A. Familie Jacob Hoogland wordt op 1-7-1852 geboren te Utrecht, als zoon van het echtpaar Jacob Gerrit Hoogland en Maria van Wijk. Bij zijn beroepskeuze treedt hij in de voetsporen van zijn voorvaderen, want die zijn vanaf 1715 al vijf generaties werkzaam in de diergeneeskunde, hoewel zij niet gediplomeerd zijn. Jacob Hoogland is de eerste in de familie, die de studie aan de veeartsenijschool voltooit. Zijn MULO-opleiding geniet hij aan een kostschool, om in 1869 tot de veeartsenijschool te worden toegelaten. Na een 4-jarige studie verwerft hij op 23 juni 1873 het diploma.

Op 18-11-1875 treedt Jacob Hoogland te `s-Heerenberg in het huwelijk met Maria Elise Emille Kok, geboren op 26-7-1856 te Bergh. Het jonge paar wordt gezegend met de volgende kinderen: Henriette Wilhelmina Elise (27-10-1876); Maria Emille (20-7-1878) en Johannes Franciscus (7-7-1880). Het noodlot slaat toe; de jonge moeder komt op 24-2-1882 te overlijden.

Krap een jaar later, op 8-2-1883, hertrouwt Jacob Hoogland met een zus van zijn overleden echtgenote Elvire Valerie Emilie Kok, geboren 18-12-1857. Er wordt een grote schare kinderen geboren: Jacob Gerrit (23-3-1884); Wilhelmina Christina Bertha (20-5-1885); Johanna Albertina (15-8-1886); Emilie (4-6-1888); Jacob (26-10-1889), die veearts zal worden en de praktijk van zijn vader zal voortzetten; Carel Frans Leo (25-6-1891); Wilhelmina Johanna Carolina (20-11-1894); Johan Gustaaf Adolf (27-7-1898) en Alida (10-11-1901). De kinderen groeien op in het landelijke Zeddam, maar trekken daarna toch ver van huis. Na de lagere school gaan zij eerst naar de MULO in Doetinchem. Degenen die dan nog verder studeren, gaan vervolgens naar HBS of Gymnasium in Zutphen en wonen daar in een kosthuis.
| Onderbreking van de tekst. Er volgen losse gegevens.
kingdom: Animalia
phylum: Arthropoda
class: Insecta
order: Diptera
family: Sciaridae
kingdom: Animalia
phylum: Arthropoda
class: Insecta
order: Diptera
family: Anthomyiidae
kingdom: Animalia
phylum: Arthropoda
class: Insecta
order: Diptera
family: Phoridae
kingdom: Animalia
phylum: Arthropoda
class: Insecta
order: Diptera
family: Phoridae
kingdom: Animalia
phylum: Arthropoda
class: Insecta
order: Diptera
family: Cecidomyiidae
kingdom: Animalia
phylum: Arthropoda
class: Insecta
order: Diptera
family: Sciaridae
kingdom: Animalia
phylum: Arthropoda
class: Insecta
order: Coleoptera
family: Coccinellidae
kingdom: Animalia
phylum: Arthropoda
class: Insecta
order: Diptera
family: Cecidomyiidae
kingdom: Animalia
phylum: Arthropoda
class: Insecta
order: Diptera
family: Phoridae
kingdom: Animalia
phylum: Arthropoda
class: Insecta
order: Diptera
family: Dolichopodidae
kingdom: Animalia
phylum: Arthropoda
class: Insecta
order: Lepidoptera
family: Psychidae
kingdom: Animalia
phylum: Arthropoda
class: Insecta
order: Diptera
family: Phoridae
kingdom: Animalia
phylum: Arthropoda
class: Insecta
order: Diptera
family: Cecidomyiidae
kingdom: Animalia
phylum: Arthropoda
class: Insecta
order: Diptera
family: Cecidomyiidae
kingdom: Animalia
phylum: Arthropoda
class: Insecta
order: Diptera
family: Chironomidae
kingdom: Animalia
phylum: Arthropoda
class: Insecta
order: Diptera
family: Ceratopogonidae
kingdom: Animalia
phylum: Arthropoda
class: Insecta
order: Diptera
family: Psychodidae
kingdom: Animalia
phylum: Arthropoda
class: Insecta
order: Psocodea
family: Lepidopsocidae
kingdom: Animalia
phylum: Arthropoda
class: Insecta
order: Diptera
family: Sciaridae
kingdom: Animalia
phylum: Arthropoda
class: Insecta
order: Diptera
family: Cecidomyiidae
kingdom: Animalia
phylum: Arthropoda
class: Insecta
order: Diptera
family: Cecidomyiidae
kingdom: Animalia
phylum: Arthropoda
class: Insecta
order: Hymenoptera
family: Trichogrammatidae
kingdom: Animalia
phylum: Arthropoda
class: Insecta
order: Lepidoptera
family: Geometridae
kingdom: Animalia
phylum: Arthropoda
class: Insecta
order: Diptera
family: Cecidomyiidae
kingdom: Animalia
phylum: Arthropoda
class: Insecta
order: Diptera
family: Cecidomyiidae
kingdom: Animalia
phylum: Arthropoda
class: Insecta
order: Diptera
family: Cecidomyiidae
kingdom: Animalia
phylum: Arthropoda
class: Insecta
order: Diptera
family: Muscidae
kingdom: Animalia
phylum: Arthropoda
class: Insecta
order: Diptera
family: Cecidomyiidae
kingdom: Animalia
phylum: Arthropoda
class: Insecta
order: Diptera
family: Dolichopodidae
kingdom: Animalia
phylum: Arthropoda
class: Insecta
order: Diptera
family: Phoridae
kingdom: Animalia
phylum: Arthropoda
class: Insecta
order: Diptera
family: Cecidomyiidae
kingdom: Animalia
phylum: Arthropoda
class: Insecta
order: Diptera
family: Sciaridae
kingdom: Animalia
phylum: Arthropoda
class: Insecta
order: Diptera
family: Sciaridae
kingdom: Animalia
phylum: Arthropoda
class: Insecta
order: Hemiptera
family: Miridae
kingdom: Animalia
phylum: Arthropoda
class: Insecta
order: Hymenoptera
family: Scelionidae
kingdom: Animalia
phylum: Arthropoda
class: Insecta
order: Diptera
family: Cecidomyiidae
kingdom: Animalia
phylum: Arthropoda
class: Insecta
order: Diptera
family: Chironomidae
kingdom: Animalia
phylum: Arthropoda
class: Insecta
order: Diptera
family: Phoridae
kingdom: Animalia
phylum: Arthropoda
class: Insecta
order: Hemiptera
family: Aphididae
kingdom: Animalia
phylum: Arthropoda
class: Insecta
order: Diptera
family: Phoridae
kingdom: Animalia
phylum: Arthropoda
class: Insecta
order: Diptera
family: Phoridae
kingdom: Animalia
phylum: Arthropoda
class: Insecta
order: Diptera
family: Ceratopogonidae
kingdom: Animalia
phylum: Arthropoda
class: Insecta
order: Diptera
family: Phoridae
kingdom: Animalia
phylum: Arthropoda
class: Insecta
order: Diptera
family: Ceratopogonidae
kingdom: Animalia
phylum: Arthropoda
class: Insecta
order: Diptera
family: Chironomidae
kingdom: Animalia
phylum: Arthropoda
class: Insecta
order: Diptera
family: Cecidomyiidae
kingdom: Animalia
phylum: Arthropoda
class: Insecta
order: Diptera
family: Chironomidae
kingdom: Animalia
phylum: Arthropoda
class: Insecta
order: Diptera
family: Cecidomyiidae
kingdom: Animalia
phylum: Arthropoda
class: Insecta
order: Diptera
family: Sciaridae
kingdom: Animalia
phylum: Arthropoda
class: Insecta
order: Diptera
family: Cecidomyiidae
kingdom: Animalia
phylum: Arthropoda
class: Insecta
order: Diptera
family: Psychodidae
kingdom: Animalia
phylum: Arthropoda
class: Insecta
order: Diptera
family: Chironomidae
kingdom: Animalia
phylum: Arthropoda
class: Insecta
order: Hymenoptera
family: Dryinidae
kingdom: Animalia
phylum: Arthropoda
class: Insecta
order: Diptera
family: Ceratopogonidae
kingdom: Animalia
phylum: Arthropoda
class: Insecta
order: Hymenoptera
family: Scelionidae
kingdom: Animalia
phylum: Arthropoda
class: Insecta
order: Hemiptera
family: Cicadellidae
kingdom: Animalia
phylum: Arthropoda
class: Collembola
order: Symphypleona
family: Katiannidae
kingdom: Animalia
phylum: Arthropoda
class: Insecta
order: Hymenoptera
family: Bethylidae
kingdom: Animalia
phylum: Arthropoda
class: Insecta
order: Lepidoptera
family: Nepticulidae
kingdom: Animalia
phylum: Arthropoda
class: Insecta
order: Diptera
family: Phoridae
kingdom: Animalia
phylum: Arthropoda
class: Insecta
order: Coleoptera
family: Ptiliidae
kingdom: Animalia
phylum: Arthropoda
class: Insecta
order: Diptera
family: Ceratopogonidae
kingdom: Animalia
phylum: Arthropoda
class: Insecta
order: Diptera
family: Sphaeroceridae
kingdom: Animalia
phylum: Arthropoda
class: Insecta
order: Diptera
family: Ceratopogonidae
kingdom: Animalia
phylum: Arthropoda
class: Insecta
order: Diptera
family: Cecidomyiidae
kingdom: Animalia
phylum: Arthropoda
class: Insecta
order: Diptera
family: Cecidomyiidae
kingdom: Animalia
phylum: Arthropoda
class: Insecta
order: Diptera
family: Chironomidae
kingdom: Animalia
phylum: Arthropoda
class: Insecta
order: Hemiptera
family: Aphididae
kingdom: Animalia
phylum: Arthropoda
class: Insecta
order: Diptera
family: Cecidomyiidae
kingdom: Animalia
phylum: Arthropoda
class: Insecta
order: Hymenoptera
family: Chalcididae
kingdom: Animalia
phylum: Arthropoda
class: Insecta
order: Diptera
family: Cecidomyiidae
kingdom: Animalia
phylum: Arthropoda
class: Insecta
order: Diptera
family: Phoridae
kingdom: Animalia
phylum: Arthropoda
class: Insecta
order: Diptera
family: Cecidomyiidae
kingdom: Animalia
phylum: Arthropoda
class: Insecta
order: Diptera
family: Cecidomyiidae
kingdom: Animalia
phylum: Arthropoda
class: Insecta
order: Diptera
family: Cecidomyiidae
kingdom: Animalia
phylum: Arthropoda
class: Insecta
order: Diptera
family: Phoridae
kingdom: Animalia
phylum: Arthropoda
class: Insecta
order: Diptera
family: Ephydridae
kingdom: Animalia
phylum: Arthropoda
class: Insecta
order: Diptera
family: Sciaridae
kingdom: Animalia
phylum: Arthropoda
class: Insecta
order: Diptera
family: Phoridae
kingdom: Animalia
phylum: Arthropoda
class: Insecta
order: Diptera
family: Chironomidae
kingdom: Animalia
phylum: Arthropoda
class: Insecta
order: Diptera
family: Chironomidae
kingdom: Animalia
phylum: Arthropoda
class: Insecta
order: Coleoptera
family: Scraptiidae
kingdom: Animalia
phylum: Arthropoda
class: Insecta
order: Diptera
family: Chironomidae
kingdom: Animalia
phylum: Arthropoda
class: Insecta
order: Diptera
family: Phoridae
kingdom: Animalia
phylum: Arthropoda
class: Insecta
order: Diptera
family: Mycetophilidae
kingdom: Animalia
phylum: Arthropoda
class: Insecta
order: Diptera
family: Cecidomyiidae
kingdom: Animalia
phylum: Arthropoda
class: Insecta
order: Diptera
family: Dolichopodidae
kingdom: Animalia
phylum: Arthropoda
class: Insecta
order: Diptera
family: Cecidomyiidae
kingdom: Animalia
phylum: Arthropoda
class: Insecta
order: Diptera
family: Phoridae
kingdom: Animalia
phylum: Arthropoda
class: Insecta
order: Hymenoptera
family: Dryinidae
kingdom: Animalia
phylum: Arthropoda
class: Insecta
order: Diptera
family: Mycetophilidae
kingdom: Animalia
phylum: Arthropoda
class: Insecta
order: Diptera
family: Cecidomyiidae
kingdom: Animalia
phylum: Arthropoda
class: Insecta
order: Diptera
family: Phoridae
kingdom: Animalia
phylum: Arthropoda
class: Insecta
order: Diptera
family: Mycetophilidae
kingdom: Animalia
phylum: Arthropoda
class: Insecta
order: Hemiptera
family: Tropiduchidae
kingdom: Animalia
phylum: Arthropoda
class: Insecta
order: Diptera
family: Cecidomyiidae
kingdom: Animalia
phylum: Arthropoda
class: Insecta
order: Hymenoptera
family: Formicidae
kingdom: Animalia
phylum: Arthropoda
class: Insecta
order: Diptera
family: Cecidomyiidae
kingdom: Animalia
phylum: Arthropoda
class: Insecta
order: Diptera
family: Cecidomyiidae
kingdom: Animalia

Op 8-2-1933 herdenken Jacob Hoogland en zijn vrouw hun 50-jarig huwelijk in hun familiekring. Elvira Kok overlijdt op 27-9-1935 en Jacob Hoogland op 27-10-1935.

B. Dierenarts te Zeddam Jacob Hoogland is benoemd tot gemeenteveearts van Bergh met ingang van 1 september 1873. Hij is met uitstekende referenties door de burgemeester binnengehaald. In een grensgemeente als Bergh is er een voortdurende dreiging van besmettelijke veeziekten. De preventie hoort tot de taak van de burgemeester, hoewel hij daar niet voor opgeleid is. Het is vanzelfsprekend, dat hij die verantwoordelijkheid graag wil delen met een deskundige. In 1846 is er al een gediplomeerd veearts geweest in Bergh, doch deze was als practicus niet opgewassen tegen de vele niet-gediplomeerden. Na een jaar vertrok hij weer. In 1872 neemt de burgemeester opnieuw het initiatief om voor Bergh een gediplomeerd veearts aan te trekken, maar nu schakelt hij de districts-veearts te Arnhem in voor advies. Deze neemt contact op met de directeur van de Veeartsenijschool en aldus wordt Jacob Hoogland als een uitstekende, vooral praktisch gerichte, kandidaat aanbevolen.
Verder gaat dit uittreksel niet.